Von Von Silvia Nagl, 11. November 2010, 00:04 Uhr
Diese Fabrik hält einiges aus
Linzer Tabakfabrik: Tag der offenen Tür am Freitag, Symposion mit vergleichbaren Beispielen am Freitag und Samstag. Bild: Volker Weihbold

Was soll aus der leer stehenden ehemaligen Linzer Tabakfabrik werden? Die aus vier Architekten und einem Sozialwissenschaftler bestehende „umbauwerkstatt“ ist ein Forschungslabor zur Nachnutzung der Fabrik. Im OÖN-Interview spricht der in Wien und Linz lebende Architekt Lorenz Potocnik über Ideen, Szenarien und vermeidbare Fehler.

OÖN: Die Nachfrage nach Führungen durch die Tabakfabrik ist enorm. Was, glauben Sie, ist der Grund für dieses große Interesse?

Potocnik: Ein Grund ist sicher, dass die Tabakfabrik im kollektiven Gedächtnis der Linzer Bevölkerung fest verankert ist. Viele Familien haben direkt mit der Fabrik zu tun gehabt. Jeder hat die Fabrik gekannt, aber kaum jemand war bis vor einem Jahr drinnen. Die meistgestellte Frage aber ist: Was kommt da hinein?

OÖN: Ihre Antwort?

Potocnik: Dass wir das nicht wissen. Und dass uns das – provokant formuliert – auch nicht interessiert. Das ist ein langer Prozess, und wir wollen zu diesem Prozess beitragen.

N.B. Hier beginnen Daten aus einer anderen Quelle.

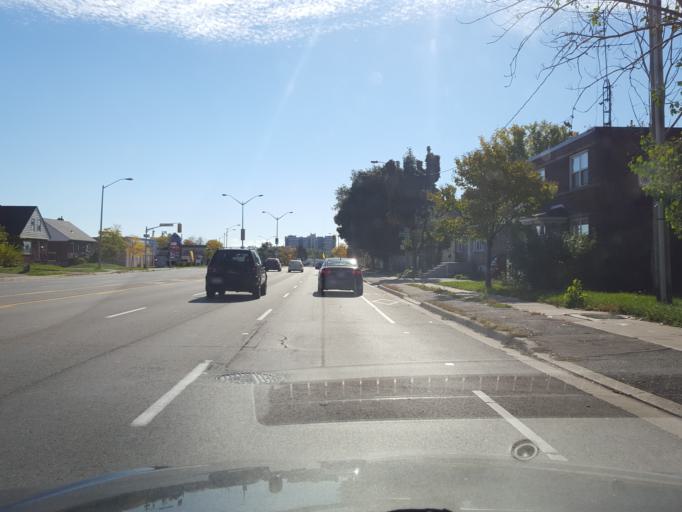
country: CA
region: Ontario
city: Burlington
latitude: 43.3398
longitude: -79.8197
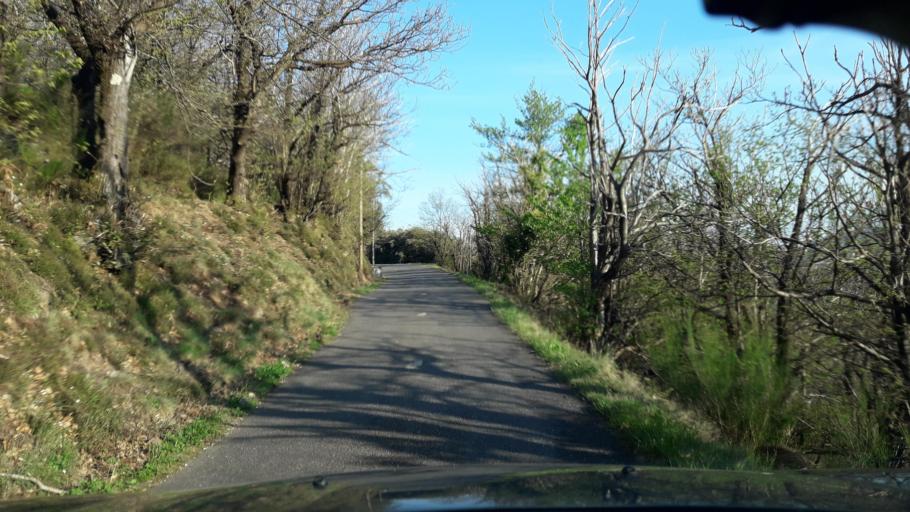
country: FR
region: Languedoc-Roussillon
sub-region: Departement du Gard
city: Valleraugue
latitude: 44.1005
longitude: 3.6362
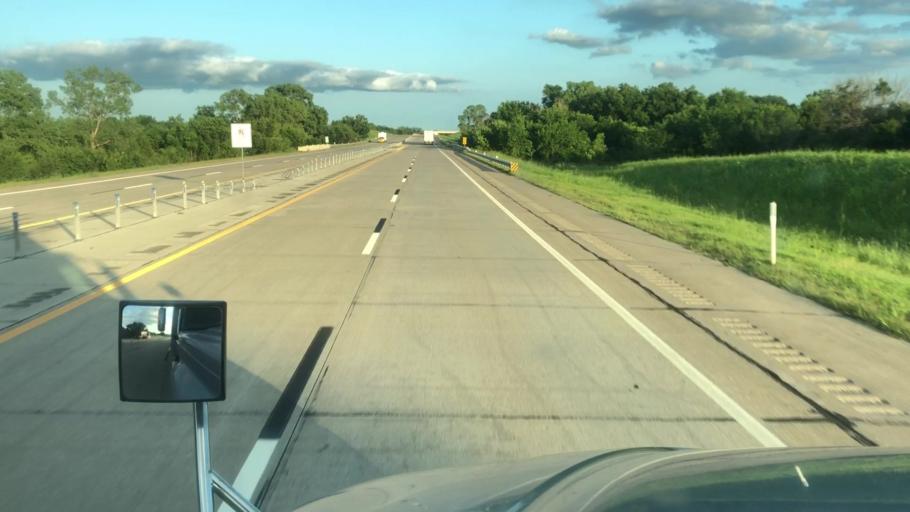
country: US
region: Oklahoma
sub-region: Pawnee County
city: Pawnee
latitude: 36.3255
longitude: -97.0048
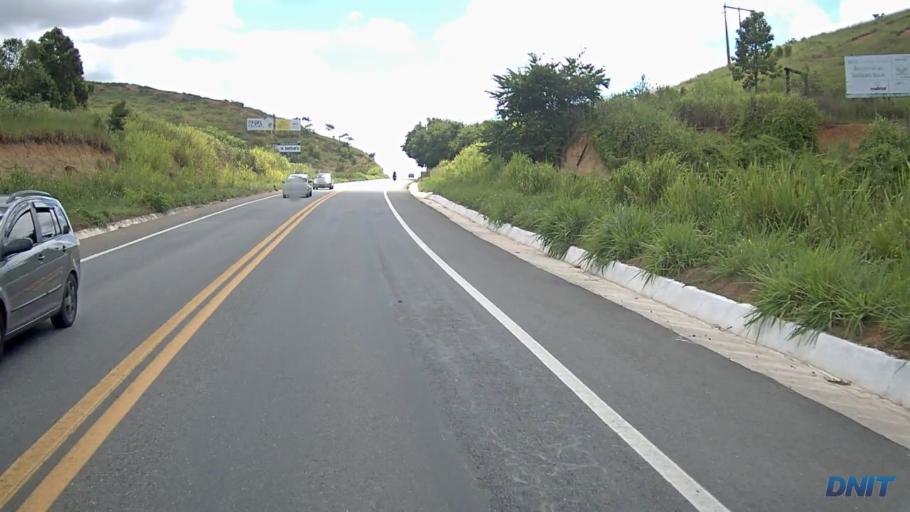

OÖN: Ist aus Ihrer Sicht also der Weg das Ziel?

Potocnik: Ja, so kann man das sagen. Wir wollen nicht, dass irgendetwas hineingefüllt wird, nur weil es schnell geht und billig ist. Es gilt, langfristige Szenarien zu entwickeln.

OÖN: Können Sie sich vorstellen, dass die Linzer Kunstuni in der Fabrik Platz findet?

Potocnik: Ja, das wäre vorstellbar. Aber natürlich nur als ein Teil des Gebäudekomplexes, vielleicht ein Viertel. Doch da gibt es in der Uni verschiedene Denkarten. Und manche Züge sind ja schon auf Schiene: Das ehemalige Post-Gebäude ist schon von der Uni adaptiert. Das Brückenkopf-Gebäude Ost soll Platz für die Kunstuni bieten, aber darüber sollte schon noch nachgedacht werden.

OÖN: Es gibt ja eine von der Stadt beauftragte Entwicklungsgesellschaft, die über eine Nachnutzung der Fabrik nachdenken soll. Gibt es zwischen afo und dieser Gruppe Kontakt und Gedankenaustausch?

Potocnik: Die Stadt Linz hat sehr schnell die nötigen juristischen Schritte getätigt und eine Entwicklungsgesellschaft und einen Aufsichtsrat gegründet. Das ist richtig so. Aber es übersteigt die Zeitressourcen der darin Tätigen, nachzudenken, was in die Fabrik kommen soll. Das sind Entscheidungsgremien und keine Nachdenkgremien. Außerdem bin ich der Überzeugung, dass es dazu auch Leute von außen braucht. Da muss die Stadt Linz auch Geld hergeben und Leistung einkaufen. Solch ein Prozess ist nicht nebenberuflich zu schaffen. Am besten wäre es auch, eine Art Intendant, eine charismatische Persönlichkeit, die sich nur mit der Fabrik beschäftigt, zu suchen.

OÖN: Kontakt mit diesen Gremien gibt es also nicht?

Potocnik: Doch, wir versuchen schon, mit diesen Gremien zu kommunizieren. Aber ich habe überhaupt den Eindruck, dass diese Gruppen zu wenig mit Informationen an die Öffentlichkeit gehen.

OÖN: Vielleicht gibt es ja gar nichts zu informieren?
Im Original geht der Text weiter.